Good News: The Tush Push is safe and now the Eagles have to fix it

The NFL Combine came and went without any serious push to ban the Tush Push, and all indications are that there will not be a proposal to eliminate the play this year. Obviously, that’s good news for the Eagles but now, they actually have to fix the thing because last year we all witnessed a huge drop off in the play’s effectiveness.

In 2025, Philadelphia’s success rate on quarterback sneaks dropped to around 63 percent after converting on over 81 percent of them in 2024.

That is a significant decline, and there were two pretty clear reasons for it. The offensive line was nowhere near as healthy last season, which hurt the entire offense in multiple ways. Teams started figuring out how to defend the play, most notably starting with the Lions game. Instead of trying to stuff it up the middle, defenses began collapsing the edges, attacking the pushers, and going for the strip.

Once that blueprint got out, others followed.

Nick Sirianni addressed the Tush Push issues directly at the combine:

“I think there’s some things that teams did this year that they did a good job of being able to stop it. We gotta get back to being able to be as dominant as we were at it, or we find new avenues to be able to convert on third down or in the red zone.”

That is honest. The Eagles have always taken pride not just in running the play but in protecting it with wrinkles off of it, creating just enough doubt in the defense to keep them off balance.

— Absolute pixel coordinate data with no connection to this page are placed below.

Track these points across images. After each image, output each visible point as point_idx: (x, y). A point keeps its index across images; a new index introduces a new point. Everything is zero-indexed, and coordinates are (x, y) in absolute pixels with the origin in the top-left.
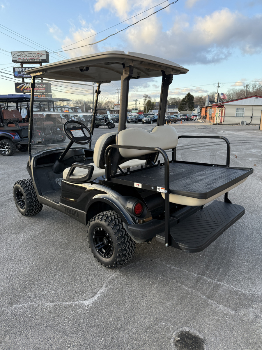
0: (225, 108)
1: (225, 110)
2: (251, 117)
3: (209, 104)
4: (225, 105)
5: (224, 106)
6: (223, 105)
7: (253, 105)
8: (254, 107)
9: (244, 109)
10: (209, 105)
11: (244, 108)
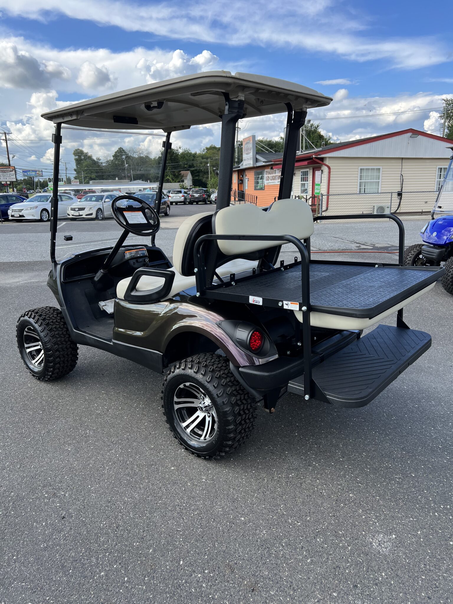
0: (329, 168)
1: (329, 172)
2: (400, 194)
3: (256, 158)
4: (329, 158)
5: (327, 162)
6: (322, 159)
7: (402, 159)
8: (406, 164)
9: (379, 169)
10: (259, 164)
11: (381, 168)
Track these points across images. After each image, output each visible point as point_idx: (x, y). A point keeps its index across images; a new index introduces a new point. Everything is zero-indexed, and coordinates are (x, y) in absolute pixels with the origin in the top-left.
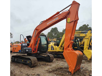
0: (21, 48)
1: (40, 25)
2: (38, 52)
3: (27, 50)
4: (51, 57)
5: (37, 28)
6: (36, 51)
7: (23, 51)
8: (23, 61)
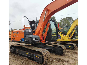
0: (25, 36)
1: (52, 3)
2: (47, 41)
3: (34, 39)
4: (63, 49)
5: (48, 8)
6: (44, 41)
7: (27, 41)
8: (27, 54)
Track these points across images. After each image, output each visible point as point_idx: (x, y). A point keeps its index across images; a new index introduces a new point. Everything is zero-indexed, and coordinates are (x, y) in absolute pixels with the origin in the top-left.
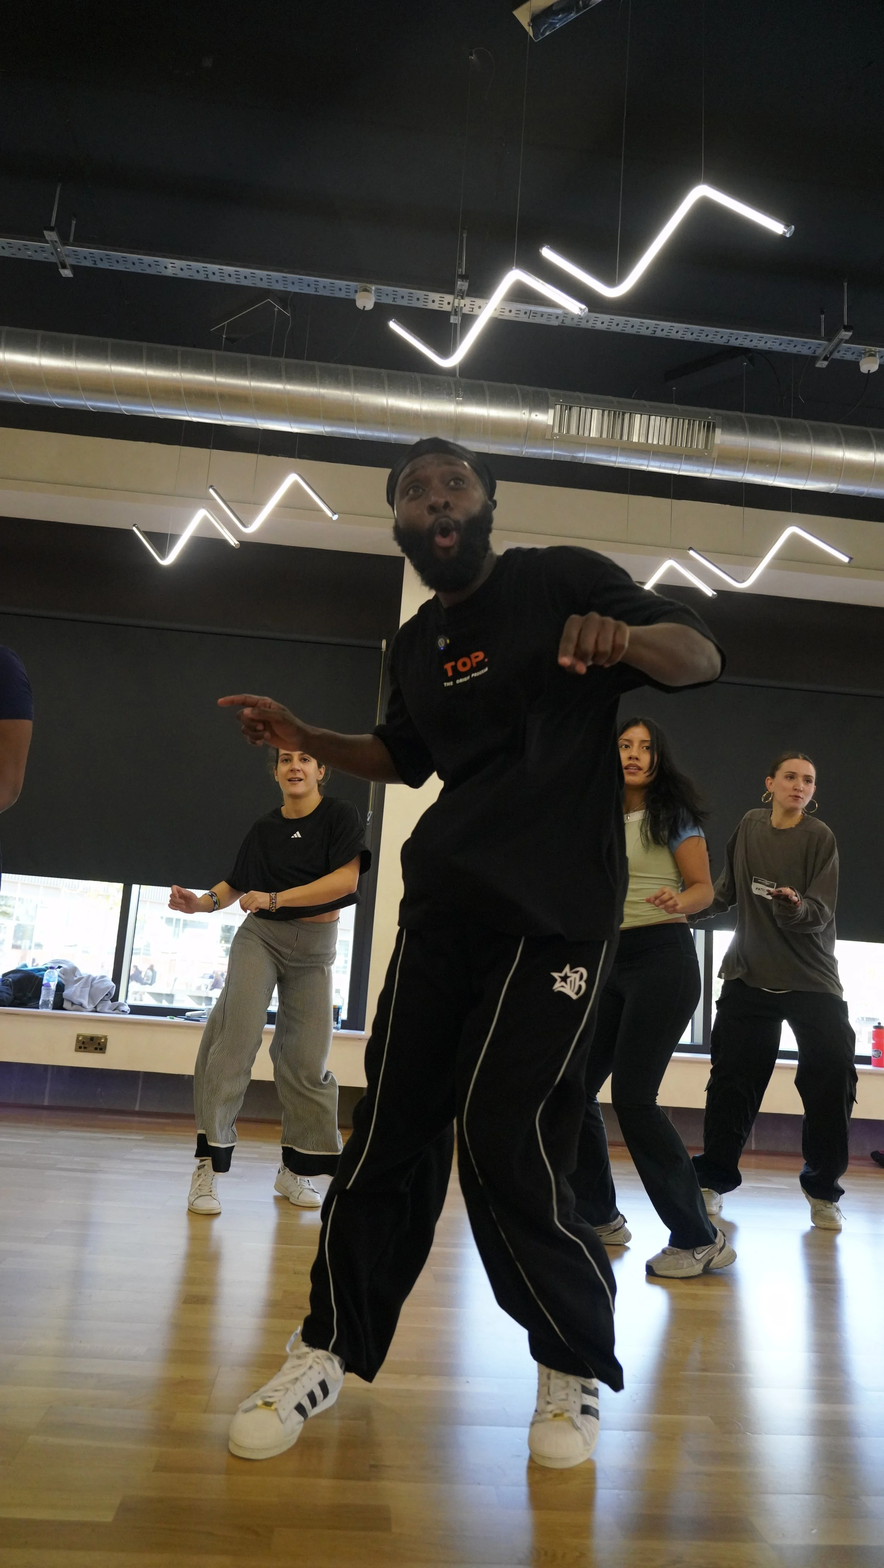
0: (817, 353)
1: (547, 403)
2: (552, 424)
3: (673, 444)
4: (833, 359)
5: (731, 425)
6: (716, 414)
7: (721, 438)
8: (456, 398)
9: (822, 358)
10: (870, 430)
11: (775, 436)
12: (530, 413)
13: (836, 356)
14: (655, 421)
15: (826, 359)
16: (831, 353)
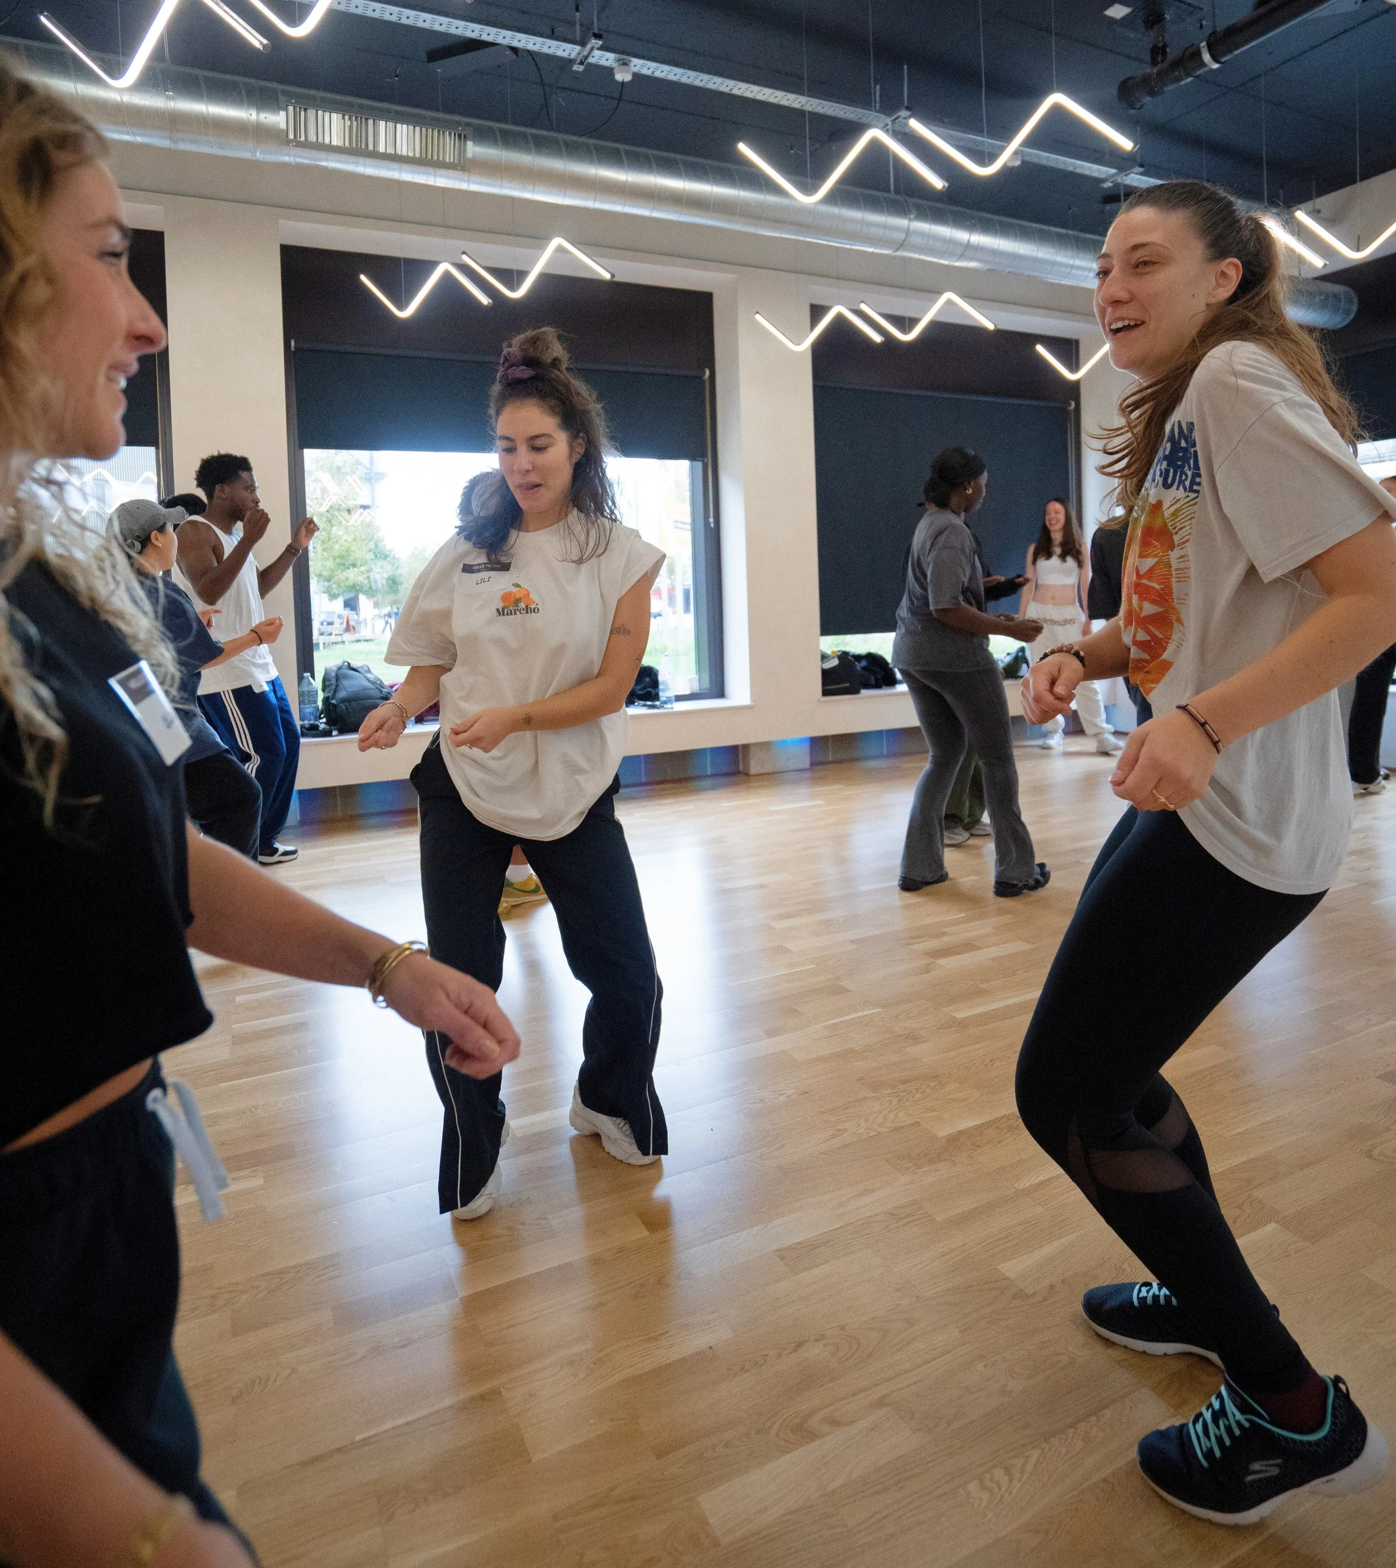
0: (572, 56)
1: (277, 100)
2: (285, 128)
3: (424, 156)
4: (590, 65)
5: (482, 136)
6: (468, 125)
7: (473, 149)
8: (165, 91)
9: (578, 61)
10: (621, 147)
11: (528, 151)
12: (258, 113)
13: (591, 60)
14: (402, 129)
15: (582, 63)
16: (586, 57)
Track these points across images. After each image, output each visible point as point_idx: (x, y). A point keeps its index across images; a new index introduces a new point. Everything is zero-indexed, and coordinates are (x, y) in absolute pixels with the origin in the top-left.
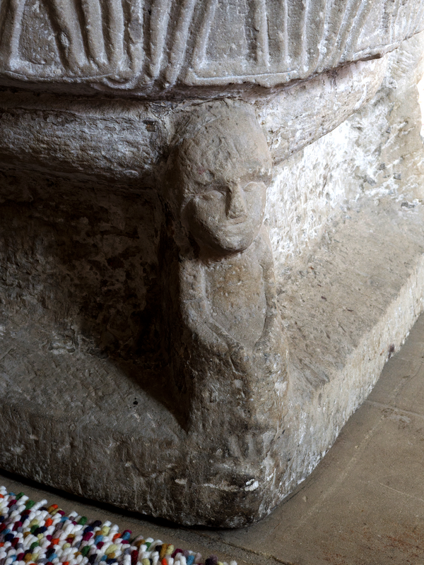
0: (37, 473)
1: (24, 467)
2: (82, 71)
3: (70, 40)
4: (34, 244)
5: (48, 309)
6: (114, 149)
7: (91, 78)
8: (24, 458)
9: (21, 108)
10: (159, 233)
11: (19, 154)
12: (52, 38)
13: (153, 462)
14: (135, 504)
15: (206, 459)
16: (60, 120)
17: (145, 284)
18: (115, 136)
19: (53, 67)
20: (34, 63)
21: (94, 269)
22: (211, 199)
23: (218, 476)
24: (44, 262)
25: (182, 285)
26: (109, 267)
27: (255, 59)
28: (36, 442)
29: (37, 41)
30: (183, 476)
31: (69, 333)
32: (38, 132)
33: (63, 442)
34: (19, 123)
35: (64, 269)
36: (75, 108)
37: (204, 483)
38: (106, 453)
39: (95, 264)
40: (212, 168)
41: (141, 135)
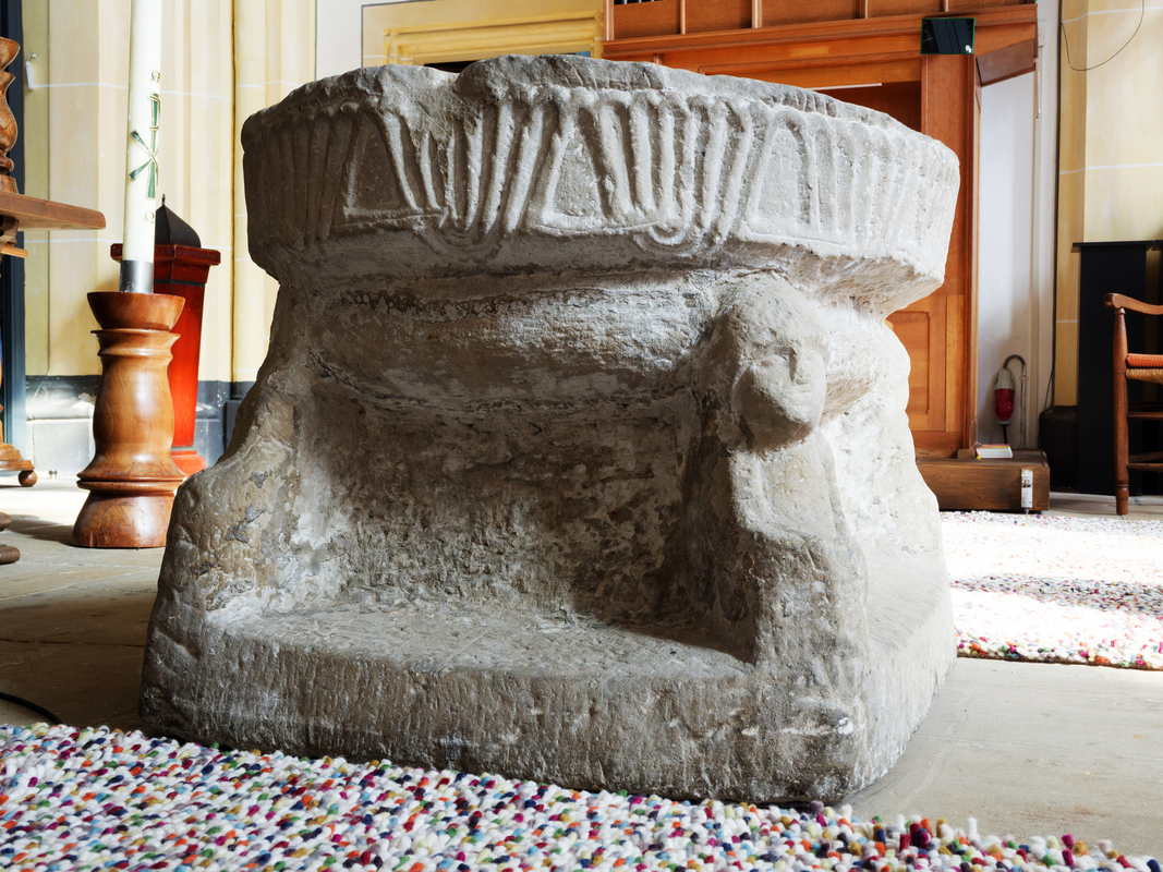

That element disappeared last season. Getting it back is a coaching and execution problem, and Sirianni acknowledged both.

The irony of the whole Tush Push situation is not lost on anyone.

The Eagles’ new offensive coordinator Sean Mannion is coming from Green Bay, the team that officially proposed to ban the Tush Push last offseason. He is now the guy responsible for making it work again in Philadelphia. That is a funny turn of events.

The player safety argument for banning the play continues to fall completely flat. Sean Payton was refreshingly blunt about it at the combine this week:

“I don’t think the push sneak — I think if that ever goes away, it’s not a health and safety thing. We discussed that last year for two hours and we just adopted a thousand more kick returns. Which play do you think is more of a health risk? A thousand more kick returns.”

He is right, and at this point everyone in the room knows it. If the play ever gets banned, Payton said, it will be because people simply do not like it. Which is fine to say out loud, but it is a very different argument than the one being made publicly.

Sean Payton calls out NFL for blatant Tush Push bias, says health concerns were BS

The Tush Push is not going anywhere for now.

The Eagles just need to get back to running it the way they used to. The offensive line health is the biggest variable, and if that group stays together in 2026, the success rate should follow. A healthy front five running the Tush Push at full efficiency is still one of the most unstoppable plays in football.